# REQUIRED TASK 1:
Retype the Profex FAQ below word for word, from start to finish.

─── TEXT SEGMENT ───

FAQ

Frequently Asked Questions

Installation

User Interface

Refinements


Installation


How can I reset all preferences?

Program settings are stored outside of the Profex directories. Deleting and re-installing Profex will not reset the preferences. Here is what you need to do in order to start with a fresh installation:

Windows:

  1. Close Profex
  2. Open the windows menu and enter the command „regedit.exe“
  3. Navigate to „HKEY_CURRENT_USER/Software/doebelin.org“
  4. Delete the entire folder „Profex2“

OS X:

  1. Close Profex
  2. Delete the file ~/Library/Preferences/org.doebelin.Profex2.plist
  3. Restart your computer

Note: If you don’t restart your computer, it will continue using a buffered version of the plist file and the settings will not be reset to default. Alternatively, you can enter the following command in a terminal in order to force updating the buffered file:

defaults read org.doebelin.Profex2.plist

Linux:

  1. Close Profex
  2. Delete the file ~/.config/doebelin.org/Profex2.conf

User Interface


I closed all dock windows. How can I open them again?

All dock windows (tool windows arranged around the plot area) can be opened from the „Windows“ menu.


How can I share refinement projects with other users?

The easiest way to share projects with other users is to share project backups:

On the source computer:

  1. In Profex click „Project –> Save project backup“ to create a *.zip file with all required scan, control, structure, and instrument files.

─── EXCERPTED RECORDS ───

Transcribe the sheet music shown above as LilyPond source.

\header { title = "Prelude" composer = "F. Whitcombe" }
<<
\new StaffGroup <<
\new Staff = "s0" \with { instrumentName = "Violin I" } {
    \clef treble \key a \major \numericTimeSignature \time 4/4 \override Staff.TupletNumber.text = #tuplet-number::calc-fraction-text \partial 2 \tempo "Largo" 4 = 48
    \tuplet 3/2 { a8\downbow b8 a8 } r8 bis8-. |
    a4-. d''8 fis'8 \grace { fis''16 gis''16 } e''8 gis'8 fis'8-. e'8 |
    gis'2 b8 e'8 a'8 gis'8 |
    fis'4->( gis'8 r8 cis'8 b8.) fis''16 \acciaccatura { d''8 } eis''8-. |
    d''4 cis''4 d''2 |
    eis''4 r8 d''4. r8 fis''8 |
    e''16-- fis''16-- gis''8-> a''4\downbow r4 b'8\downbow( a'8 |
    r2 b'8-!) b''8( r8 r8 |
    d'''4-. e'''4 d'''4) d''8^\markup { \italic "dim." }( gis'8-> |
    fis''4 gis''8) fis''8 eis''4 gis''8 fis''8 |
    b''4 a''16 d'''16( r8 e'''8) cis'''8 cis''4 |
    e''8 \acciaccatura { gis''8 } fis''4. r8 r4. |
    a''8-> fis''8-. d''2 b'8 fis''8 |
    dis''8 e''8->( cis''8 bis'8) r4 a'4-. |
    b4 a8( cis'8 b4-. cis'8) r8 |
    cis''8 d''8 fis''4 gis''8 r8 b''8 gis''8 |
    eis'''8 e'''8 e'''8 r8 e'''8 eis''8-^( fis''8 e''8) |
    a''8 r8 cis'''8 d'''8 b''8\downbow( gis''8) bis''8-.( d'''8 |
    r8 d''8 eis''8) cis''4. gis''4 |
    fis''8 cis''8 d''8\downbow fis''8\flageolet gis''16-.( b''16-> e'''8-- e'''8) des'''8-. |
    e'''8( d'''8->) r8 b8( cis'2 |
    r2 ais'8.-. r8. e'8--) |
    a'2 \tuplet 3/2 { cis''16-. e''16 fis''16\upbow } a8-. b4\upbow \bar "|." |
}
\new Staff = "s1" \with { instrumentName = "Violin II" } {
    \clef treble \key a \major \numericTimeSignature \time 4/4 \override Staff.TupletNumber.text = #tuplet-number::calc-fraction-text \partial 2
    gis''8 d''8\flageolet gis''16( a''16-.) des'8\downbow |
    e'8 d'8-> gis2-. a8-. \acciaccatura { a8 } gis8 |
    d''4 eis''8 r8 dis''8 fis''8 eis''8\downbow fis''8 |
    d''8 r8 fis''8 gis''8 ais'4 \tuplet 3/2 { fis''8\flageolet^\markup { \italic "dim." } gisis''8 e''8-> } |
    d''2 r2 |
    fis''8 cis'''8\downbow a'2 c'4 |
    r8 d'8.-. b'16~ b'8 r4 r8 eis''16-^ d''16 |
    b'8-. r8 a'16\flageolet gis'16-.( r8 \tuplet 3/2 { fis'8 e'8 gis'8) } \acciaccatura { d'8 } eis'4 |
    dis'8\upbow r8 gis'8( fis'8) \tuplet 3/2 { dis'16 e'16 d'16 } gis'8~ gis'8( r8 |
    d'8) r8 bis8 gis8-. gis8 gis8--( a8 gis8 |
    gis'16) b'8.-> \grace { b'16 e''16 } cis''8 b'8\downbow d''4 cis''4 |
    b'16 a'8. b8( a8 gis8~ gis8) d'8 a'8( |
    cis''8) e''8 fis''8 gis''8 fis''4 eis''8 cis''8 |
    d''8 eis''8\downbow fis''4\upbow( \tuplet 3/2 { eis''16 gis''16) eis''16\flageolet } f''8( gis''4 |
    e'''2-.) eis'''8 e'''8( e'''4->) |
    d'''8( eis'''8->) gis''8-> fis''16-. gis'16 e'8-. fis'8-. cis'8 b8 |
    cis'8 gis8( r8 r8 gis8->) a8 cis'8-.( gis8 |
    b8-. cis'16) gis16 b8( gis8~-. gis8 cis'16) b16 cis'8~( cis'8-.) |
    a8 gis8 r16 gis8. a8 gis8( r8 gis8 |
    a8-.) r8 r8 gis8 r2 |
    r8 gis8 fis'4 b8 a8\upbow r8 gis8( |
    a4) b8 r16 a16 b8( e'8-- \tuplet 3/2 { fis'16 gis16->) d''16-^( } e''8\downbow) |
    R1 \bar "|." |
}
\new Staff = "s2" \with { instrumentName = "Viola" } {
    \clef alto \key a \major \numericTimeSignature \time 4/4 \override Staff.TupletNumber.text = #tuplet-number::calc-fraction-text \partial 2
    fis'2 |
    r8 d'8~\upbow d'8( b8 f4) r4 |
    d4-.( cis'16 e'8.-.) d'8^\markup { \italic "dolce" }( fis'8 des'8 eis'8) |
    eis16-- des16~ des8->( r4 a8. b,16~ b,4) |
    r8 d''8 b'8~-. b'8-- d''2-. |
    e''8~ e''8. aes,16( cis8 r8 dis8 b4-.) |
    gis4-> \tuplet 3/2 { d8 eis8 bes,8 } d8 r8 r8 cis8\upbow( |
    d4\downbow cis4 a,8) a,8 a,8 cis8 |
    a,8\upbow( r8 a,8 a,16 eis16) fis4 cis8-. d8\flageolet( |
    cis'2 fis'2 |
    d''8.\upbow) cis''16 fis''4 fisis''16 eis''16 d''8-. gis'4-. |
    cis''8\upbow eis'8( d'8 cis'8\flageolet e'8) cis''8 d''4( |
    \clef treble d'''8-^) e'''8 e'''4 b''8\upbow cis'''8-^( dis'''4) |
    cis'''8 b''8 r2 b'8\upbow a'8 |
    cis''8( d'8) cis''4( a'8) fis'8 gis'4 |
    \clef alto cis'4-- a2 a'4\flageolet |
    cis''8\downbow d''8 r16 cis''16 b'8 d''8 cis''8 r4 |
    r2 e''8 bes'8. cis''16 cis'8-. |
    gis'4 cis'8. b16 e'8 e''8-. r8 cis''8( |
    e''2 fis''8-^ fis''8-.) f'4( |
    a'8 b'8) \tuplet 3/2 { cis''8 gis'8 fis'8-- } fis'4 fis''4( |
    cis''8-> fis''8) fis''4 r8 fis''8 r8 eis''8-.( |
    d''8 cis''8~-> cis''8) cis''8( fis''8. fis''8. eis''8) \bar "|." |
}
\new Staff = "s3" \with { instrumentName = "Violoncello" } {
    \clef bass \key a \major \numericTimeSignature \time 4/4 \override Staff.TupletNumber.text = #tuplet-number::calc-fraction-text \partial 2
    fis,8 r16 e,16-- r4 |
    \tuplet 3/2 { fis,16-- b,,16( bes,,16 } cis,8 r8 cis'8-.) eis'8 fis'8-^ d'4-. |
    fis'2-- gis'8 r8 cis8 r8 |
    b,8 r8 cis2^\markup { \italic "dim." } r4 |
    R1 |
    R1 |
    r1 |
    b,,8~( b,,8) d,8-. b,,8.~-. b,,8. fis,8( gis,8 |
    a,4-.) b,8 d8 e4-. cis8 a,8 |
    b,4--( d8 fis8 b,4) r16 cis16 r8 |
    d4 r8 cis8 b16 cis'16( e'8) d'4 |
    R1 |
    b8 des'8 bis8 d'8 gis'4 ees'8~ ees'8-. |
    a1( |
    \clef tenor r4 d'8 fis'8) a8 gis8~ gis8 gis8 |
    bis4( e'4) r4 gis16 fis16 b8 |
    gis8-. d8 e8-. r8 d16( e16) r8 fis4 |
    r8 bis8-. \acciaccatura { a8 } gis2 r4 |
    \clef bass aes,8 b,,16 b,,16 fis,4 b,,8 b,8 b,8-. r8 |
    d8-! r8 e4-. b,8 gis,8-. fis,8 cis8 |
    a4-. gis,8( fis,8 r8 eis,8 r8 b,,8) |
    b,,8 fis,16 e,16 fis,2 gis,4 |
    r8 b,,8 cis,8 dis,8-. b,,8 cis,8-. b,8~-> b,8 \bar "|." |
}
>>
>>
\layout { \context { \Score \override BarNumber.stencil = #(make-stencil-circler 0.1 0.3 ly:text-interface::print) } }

───

# REQUIRED TASK 2:
Please list each line from the rows above that contains the string "time".

# COMPLETE OUTPUT 1:
FAQ

Frequently Asked Questions

Installation

User Interface

Refinements


Installation


How can I reset all preferences?

Program settings are stored outside of the Profex directories. Deleting and re-installing Profex will not reset the preferences. Here is what you need to do in order to start with a fresh installation:

Windows:

  1. Close Profex
  2. Open the windows menu and enter the command „regedit.exe“
  3. Navigate to „HKEY_CURRENT_USER/Software/doebelin.org“
  4. Delete the entire folder „Profex2“

OS X:

  1. Close Profex
  2. Delete the file ~/Library/Preferences/org.doebelin.Profex2.plist
  3. Restart your computer

Note: If you don’t restart your computer, it will continue using a buffered version of the plist file and the settings will not be reset to default. Alternatively, you can enter the following command in a terminal in order to force updating the buffered file:

defaults read org.doebelin.Profex2.plist

Linux:

  1. Close Profex
  2. Delete the file ~/.config/doebelin.org/Profex2.conf

User Interface


I closed all dock windows. How can I open them again?

All dock windows (tool windows arranged around the plot area) can be opened from the „Windows“ menu.


How can I share refinement projects with other users?

The easiest way to share projects with other users is to share project backups:

On the source computer:

  1. In Profex click „Project –> Save project backup“ to create a *.zip file with all required scan, control, structure, and instrument files.

# COMPLETE OUTPUT 2:
    \clef treble \key a \major \numericTimeSignature \time 4/4 \override Staff.TupletNumber.text = #tuplet-number::calc-fraction-text \partial 2 \tempo "Largo" 4 = 48
    \clef treble \key a \major \numericTimeSignature \time 4/4 \override Staff.TupletNumber.text = #tuplet-number::calc-fraction-text \partial 2
    \clef alto \key a \major \numericTimeSignature \time 4/4 \override Staff.TupletNumber.text = #tuplet-number::calc-fraction-text \partial 2
    \clef bass \key a \major \numericTimeSignature \time 4/4 \override Staff.TupletNumber.text = #tuplet-number::calc-fraction-text \partial 2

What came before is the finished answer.